The Supreme Court did not create a rigid deadline that applies regardless of whether an employee could have discovered the discrimination. Instead, it expressly left open the possibility that plaintiffs can wait to sue until after learning of discrimination, under the so-called “discovery rule.” It noted in footnote 10 of its opinion, “we have previously declined to address whether Title VII suits are amenable to a discovery rule. . . .Because Ledbetter does not argue that such a rule would change the outcome in her case, we have no occasion to address this issue.” In short, since Ledbetter didn’t even claim that a lack of knowledge had prevented her from suing in time, relaxing the deadline for her would have done her no good. (Moreover, if she had lacked knowledge as a result of being hoodwinked by her employer, she could have had the deadline extended under the Supreme Court’s longstanding doctrine of equitable tolling, which applies somewhat more narrowly than the discovery rule.)
After she lost her case, Ledbetter claimed to Congress that she had not learned of the discrimination until the end of her career — a claim parroted by gullible politicians and journalists before it was debunked.
But in Ledbetter’s deposition, she admitted she knew by 1992 – years earlier — that she was paid less than her male peers, notes David Copus in page 8 of the online version of his October 2008 law journal article “Pay Discrimination Claims After Ledbetter.”
Similarly, Washington lawyer Paul Mirengoff notes that “Ledbetter testified that she knew by 1992 that her pay was out of line with her peers.
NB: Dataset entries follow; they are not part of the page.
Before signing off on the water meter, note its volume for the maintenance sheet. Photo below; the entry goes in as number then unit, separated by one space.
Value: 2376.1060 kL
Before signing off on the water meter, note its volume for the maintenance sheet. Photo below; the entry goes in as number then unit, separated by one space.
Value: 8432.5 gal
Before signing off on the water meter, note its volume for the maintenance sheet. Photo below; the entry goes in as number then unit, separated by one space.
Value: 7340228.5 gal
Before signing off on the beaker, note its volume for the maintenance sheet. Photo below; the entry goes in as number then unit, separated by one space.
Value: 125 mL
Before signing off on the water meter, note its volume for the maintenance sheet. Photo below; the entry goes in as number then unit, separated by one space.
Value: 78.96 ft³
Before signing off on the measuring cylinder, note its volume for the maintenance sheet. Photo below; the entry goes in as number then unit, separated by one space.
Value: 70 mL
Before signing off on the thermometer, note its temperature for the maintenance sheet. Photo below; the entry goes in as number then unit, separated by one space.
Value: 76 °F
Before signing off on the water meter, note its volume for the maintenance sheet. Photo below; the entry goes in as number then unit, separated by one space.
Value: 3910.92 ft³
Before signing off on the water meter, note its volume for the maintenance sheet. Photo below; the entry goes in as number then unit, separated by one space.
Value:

In 1995, she spoke to her supervisor about the problem, telling him that ‘I knew definitely that they were all making a thousand at least more per month than I was and that I would like to get in line.’ Yet Ledbetter waited until 1998 to file her EEOC complaint.”
Moreover, although the Supreme Court dismissed Ledbetter’s claim under Title VII, the discrimination law with the shortest deadline, it pointed out that the plaintiff could easily have pressed her claim instead under the Equal Pay Act, which has a much longer deadline for suing. As it noted, “Petitioner, having abandoned her claim under the Equal Pay Act, asks us to deviate from our prior decisions in order to permit her to assert her claim under Title VII.” She might have won her case had she simply appealed based on the Equal Pay Act, something she inexplicably failed to do.